_Brano_

Marche da bollo.
Con una recentissima
sentenza del 24
Luglio 2007 (la n.
30154) la sesta sezione
penale della Suprema
Corte di Cassazione ha ribadito
il principio secondo
il quale il pubblico dipendente
che “ricicla” la
marca da bollo, staccandola
da una pratica già archiviata
per apporla su
una nuova pratica, commette
il delitto di peculato
previsto e punito dall’art.
314 del Codice penale.
In particolare, il caso portato
all’attenzione del Supremo
Collegio riguardava
alcuni pubblici ufficiali
(due agenti della polizia
municipale del Comune
di Milano addetti al Settore
Concessioni ed autorizzazioni
edilizie) che,
avendo per ragioni del
proprio ufficio la disponibilità
delle marche da
bollo applicate sulle pratiche
già definite e conservate
presso l’archivio del
settore d’appartenenza, se
ne appropriavano, asportando
le marche dalle pratiche
archiviate e riutilizzandole
attraverso l’apposizione
sui moduli delle
istanze presentate dai richiedenti
presso gli sportelli
dei suddetti uffici.
Tale “prassi”, che oramai
andava avanti da qualche
tempo, aveva arrecato al
Comune di Milano (poi
costituitosi parte civile)
un danno di circa ben 12
mila euro.
A fondamento della propria
decisione, i Giudici
della sesta sezione della
Corte di Cassazione hanno
posto una serie di argomentazioni
di grande
rilevanza giuridica.
Quella più importante attiene
sicuramente l’affermazione
dell’assunto per
cui oggetto del delitto di
peculato non debbano essere
considerati esclusivamente
i beni dotati di valore
economico intrinseco,
potendo altresì costituire
oggetto materiale
del delitto in parola anche
delle cose “che possono
acquistare o riacquistare
rilevanza economica” in
forza della loro riutilizzazione
da parte del soggetto
agente (cfr. anche
Cass. 25.10.89; Cass.

_Elenco compiti_
• 1. Nel brano sulle marche da bollo, a quanto ammontava circa il danno subito dal Comune di Milano?
• 2. Riporta dal brano sulle marche da bollo il testo che comincia con "30154) la sesta" e finisce con "del Codice penale.".
• 3. Secondo il brano sulle marche da bollo, perché per la Cassazione possono essere oggetto di peculato anche beni privi di valore economico intrinseco?

_Dati estratti_
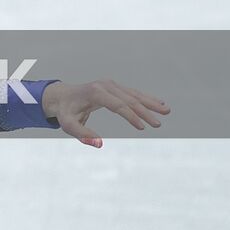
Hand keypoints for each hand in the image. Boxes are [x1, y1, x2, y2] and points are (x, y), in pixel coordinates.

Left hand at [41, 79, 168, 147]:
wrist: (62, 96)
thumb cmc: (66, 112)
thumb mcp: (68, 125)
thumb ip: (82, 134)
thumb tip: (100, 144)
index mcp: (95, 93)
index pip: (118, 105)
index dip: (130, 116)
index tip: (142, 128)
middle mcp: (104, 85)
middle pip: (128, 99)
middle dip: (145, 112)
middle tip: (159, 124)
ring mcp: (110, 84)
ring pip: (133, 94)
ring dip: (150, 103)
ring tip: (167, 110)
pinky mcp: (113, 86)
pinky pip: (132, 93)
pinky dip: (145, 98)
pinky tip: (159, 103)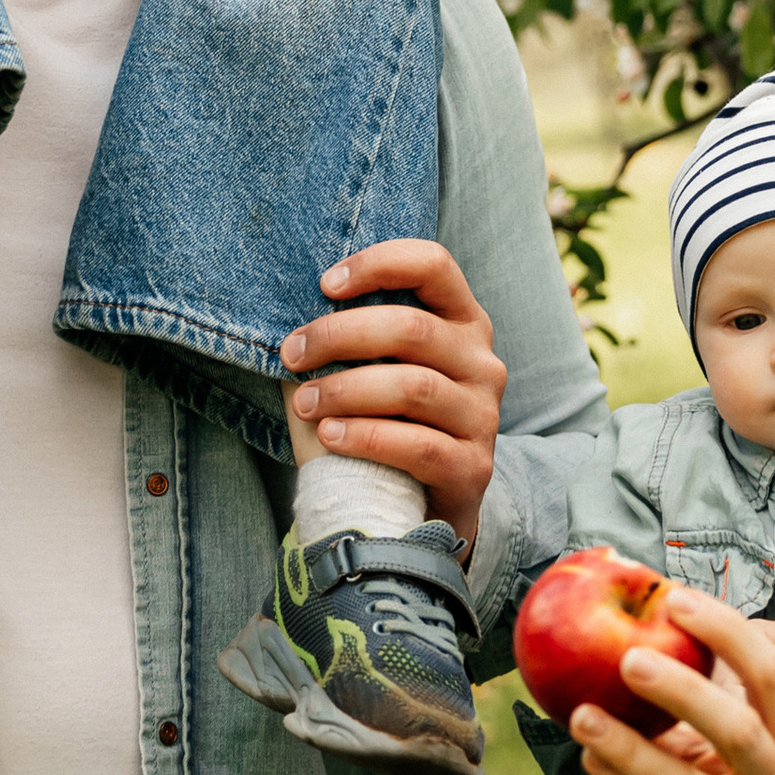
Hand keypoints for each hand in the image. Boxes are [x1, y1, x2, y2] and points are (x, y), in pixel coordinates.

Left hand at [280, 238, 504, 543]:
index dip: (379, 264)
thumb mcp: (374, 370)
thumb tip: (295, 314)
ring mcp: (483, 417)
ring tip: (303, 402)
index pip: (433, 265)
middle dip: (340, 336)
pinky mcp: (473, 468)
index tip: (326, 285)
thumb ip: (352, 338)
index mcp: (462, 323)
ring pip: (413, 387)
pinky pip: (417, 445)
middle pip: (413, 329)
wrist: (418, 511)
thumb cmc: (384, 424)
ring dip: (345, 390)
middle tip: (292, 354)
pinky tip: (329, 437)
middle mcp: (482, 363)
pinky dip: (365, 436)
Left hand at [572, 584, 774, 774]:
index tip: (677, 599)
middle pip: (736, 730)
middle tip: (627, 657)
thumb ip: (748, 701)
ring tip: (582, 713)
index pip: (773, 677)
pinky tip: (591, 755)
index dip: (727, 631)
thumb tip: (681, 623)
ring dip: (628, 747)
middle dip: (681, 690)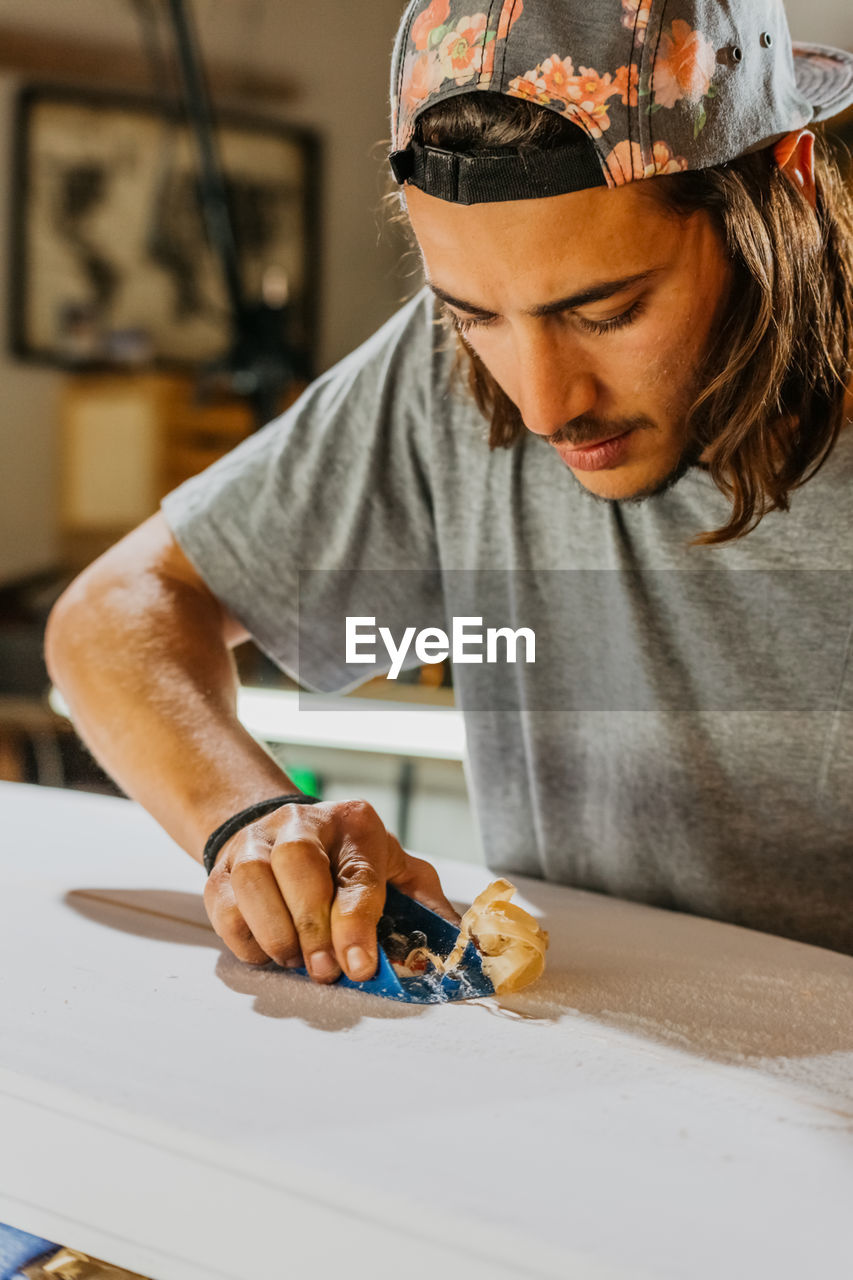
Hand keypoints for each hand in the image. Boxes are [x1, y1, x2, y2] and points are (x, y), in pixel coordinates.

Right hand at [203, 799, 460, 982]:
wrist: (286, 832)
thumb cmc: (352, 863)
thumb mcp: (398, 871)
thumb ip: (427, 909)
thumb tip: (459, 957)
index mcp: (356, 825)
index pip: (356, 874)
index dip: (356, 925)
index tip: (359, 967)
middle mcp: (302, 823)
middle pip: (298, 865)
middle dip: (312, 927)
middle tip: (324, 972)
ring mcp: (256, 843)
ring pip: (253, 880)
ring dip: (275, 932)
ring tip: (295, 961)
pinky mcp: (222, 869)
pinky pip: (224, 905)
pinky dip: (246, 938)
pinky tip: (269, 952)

_Risposte ai compiti_
• 1. Circa 12 mila euro.

• 2.
30154) la sesta sezione
penale della Suprema
Corte di Cassazione ha ribadito
il principio secondo
il quale il pubblico dipendente
che “ricicla” la
marca da bollo, staccandola
da una pratica già archiviata
per apporla su
una nuova pratica, commette
il delitto di peculato
previsto e punito dall’art.
314 del Codice penale.

• 3. Possono esserlo perché anche le cose "che possono acquistare o riacquistare rilevanza economica" rientrano nel delitto. Questo succede quando chi commette il fatto le riutilizza.